回答:現時点では、パフォーマンスがGPU制限である場合にのみ、動的解像度スケーリングの使用をお勧めします。これは、フレームレートよりも画質を優先し、高解像度を使用しているプレイヤーに起こりやすい傾向があります。また、高速なCPUを搭載しているが、熱による制限があるGPUを搭載したノートパソコンのプレイヤーにも役立つ可能性があります。CPU制限のシナリオでも動的解像度スケーリングがより適切に機能するよう、改善を調査中です。

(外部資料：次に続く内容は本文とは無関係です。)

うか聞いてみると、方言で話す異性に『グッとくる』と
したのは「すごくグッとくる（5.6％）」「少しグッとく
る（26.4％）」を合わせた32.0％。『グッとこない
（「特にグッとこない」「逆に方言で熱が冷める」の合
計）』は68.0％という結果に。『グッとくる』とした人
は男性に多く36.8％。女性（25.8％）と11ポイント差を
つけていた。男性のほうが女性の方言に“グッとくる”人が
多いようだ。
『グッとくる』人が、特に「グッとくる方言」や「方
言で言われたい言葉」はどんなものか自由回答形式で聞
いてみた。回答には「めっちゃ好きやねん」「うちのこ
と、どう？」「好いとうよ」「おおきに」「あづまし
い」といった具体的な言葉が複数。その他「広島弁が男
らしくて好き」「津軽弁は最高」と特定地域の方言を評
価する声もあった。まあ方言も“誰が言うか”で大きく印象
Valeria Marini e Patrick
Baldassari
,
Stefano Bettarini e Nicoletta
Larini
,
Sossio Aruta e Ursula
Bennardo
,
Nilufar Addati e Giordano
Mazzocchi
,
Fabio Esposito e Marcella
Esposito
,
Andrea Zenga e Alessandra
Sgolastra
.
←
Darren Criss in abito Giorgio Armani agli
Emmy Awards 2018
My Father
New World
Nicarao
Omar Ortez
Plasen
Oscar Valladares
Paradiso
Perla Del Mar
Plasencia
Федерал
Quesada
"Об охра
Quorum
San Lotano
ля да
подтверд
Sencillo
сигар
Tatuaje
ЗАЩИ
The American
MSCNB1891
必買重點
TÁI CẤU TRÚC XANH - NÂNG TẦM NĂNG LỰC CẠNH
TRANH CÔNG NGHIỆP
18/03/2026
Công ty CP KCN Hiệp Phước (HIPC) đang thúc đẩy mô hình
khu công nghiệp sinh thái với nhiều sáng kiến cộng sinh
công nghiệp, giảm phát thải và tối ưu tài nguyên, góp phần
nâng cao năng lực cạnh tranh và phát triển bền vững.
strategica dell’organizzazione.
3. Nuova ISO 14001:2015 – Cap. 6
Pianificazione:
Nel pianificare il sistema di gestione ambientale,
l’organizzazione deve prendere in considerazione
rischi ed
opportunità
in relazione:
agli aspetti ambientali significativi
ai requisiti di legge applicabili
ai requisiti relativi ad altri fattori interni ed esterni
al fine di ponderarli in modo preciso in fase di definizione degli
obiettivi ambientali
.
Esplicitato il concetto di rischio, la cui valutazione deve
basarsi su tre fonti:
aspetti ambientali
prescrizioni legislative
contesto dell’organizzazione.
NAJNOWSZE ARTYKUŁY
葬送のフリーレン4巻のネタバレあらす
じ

質問:将来的に『Marathon』はフレーム生成をサポートしますか?
回答:『Marathon』は現在、フレーム生成をサポートしていません。特にフレーム生成の実装品質は向上し続けているため、サポートの追加を検討しています。AMD Fluid Motion FramesやNVIDIA Smooth Motionなど、一部のハードウェアベンダーはドライバ注入型のフレーム生成ソリューションを提供しています。一部のユーザーがこれらのソリューションを使用して、肯定的な体験を得ていることは把握しています。
この分野の開発状況を注視していますが、短期的にはフレーム生成を使用せずにフレームレートを向上させるパフォーマンス改善を優先しています。